Il a baissé la tête et s’est recueilli un instant.

— Un de moins, a-t-il fini par dire. Je me rappelle le temps où ils étaient quarante-trois.

— Ceci est triste.

— Oui.

— Pourquoi désirais-tu un Nom ?

— Afin de devenir prêtre et non faiseur de mondes.

Mais les révisionnistes ne voulaient pas de quelqu’un comme moi parmi eux. Ils m’ont laissé finir mon apprentissage, puis m’ont exclu. Et, pour m’insulter encore davantage, ils ont ensuite confirmé un homme d’une autre race.

— Je vois. C’est pourquoi tu m’as choisi comme objet de ta vengeance ?

— Oui.

— Mais tu sais que je n’y étais pour rien. C’est la première fois que j’entends cette histoire. J’avais toujours cru que les différences de dénomination ne comptaient guère à l’intérieur du strantrisme.

— Maintenant tu es mieux renseigné. Tu dois aussi comprendre que je ne te porte aucun ressentiment personnel. À travers toi, ce sont les blasphémateurs que vise ma vengeance.

— Pourquoi pratiques-tu le façonnage de mondes, si tu considères que c’est une activité immorale ?

— Elle n’est pas immorale. C’est contre l’usage de la religion à une telle fin que je m’élève. Je ne porte pas un Nom au sens orthodoxe du terme, et le travail que je fais me rapporte. Pourquoi refuserais-je de le faire ?

— Si quelqu’un est prêt à te payer pour ça, je ne vois pas en effet pourquoi.
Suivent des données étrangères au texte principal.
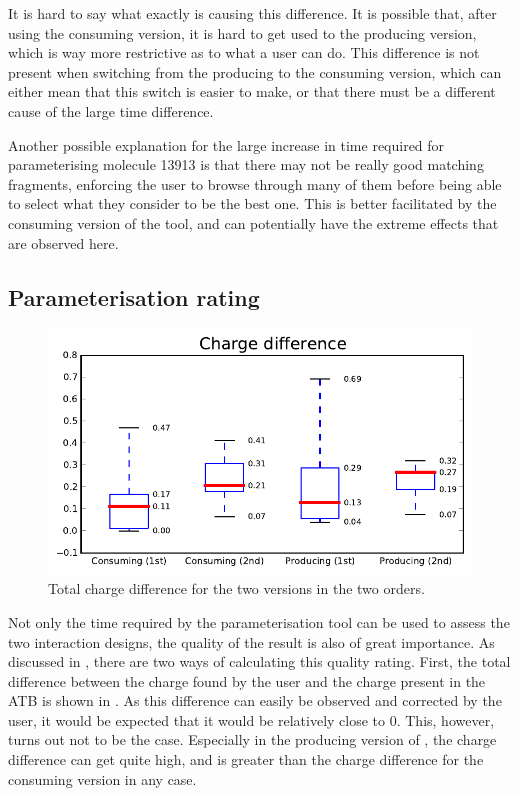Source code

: It is hard to say what exactly is causing this difference. It is possible that, after using the consuming version, it is hard to get used to the producing version, which is way more restrictive as to what a user can do. This difference is not present when switching from the producing to the consuming version, which can either mean that this switch is easier to make, or that there must be a different cause of the large time difference.

Another possible explanation for the large increase in time required for parameterising molecule 13913 is that there may not be really good matching fragments, enforcing the user to browse through many of them before being able to select what they consider to be the best one. This is better facilitated by the consuming version of the tool, and can potentially have the extreme effects that are observed here.



\subsection{Parameterisation rating}

\begin{figure}
\center
\includegraphics[width=.6\textwidth]{img/graphs/1a_00.pdf}
\caption{Total charge difference for the two versions in the two orders.}
\end{figure}

Not only the time required by the parameterisation tool can be used to assess the two interaction designs, the quality of the result is also of great importance. As discussed in , there are two ways of calculating this quality rating. First, the total difference between the charge found by the user and the charge present in the ATB is shown in . As this difference can easily be observed and corrected by the user, it would be expected that it would be relatively close to 0. This, however, turns out not to be the case. Especially in the producing version of \oframp, the charge difference can get quite high, and is greater than the charge difference for the consuming version in any case.

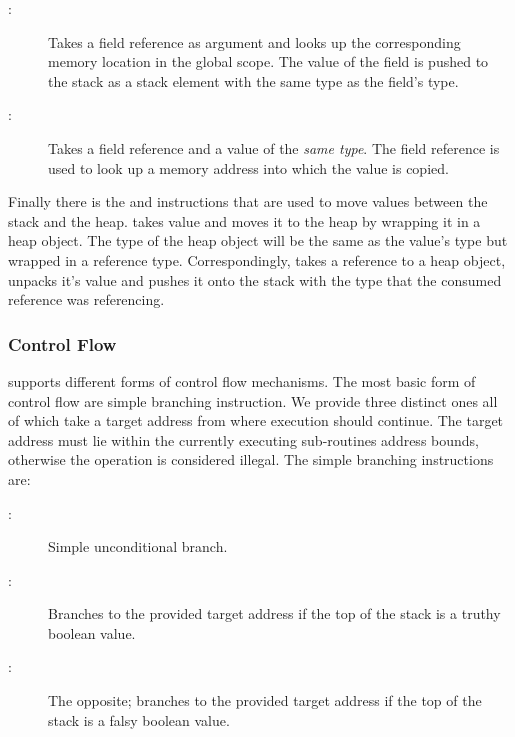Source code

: \begin{description}

\item[:]

  Takes a field reference as argument and looks up the corresponding memory
  location in the global scope. The value of the field is pushed to the stack as
  a stack element with the same type as the field's type.

\item[:]

  Takes a field reference and a value of the \emph{same type}. The field
  reference is used to look up a memory address into which the value is copied.

\end{description}

Finally there is the  and  instructions that are used to
move values between the stack and the heap.  takes value and moves it
to the heap by wrapping it in a heap object. The type of the heap object will be
the same as the value's type but wrapped in a reference type. Correspondingly,
 takes a reference to a heap object, unpacks it's value and pushes
it onto the stack with the type that the consumed reference was referencing.

\subsubsection{Control Flow}
\label{sec:design:isa:control-flow}

\thename{} supports different forms of control flow mechanisms. The most basic
form of control flow are simple branching instruction. We provide three distinct
ones all of which take a target address from where execution should
continue. The target address must lie within the currently executing
sub-routines address bounds, otherwise the operation is considered
illegal. The simple branching instructions are:

\begin{description}

\item[:]

  Simple unconditional branch.

\item[:]

  Branches to the provided target address if the top of the stack is a truthy boolean value.

\item[:]

  The opposite; branches to the provided target address if the top of the stack
  is a falsy boolean value.

\end{description}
Mais quel rapport entre toi et Belion, et entre Belion et Mike Shandon ?

— Le châtiment du péché, je suppose. J’ai entrepris moi-même le rite de la confirmation, une nuit au temps de Prilbei. Tu connais la cérémonie : quand le sacrifice est accompli et que les prières sont prononcées, on se déplace le long du mur du temple en rendant hommage à chaque dieu, jusqu’au moment où une tablette s’éclaire devant vous et où l’on sent la puissance qui vous pénètre, et c’est le Nom de ce dieu qu’on portera.

— Oui.

— La chose m’est arrivée devant l’image de Belion.

— Alors tu t’es confirmé toi-même.

— C’est lui qui m’a confirmé. Il m’a donné son Nom. Ce n’est pas lui que je voulais être, car il est un destructeur et non un créateur. J’avais espéré que Kirwar aux Quatre Visages, le Père des Fleurs, viendrait à moi.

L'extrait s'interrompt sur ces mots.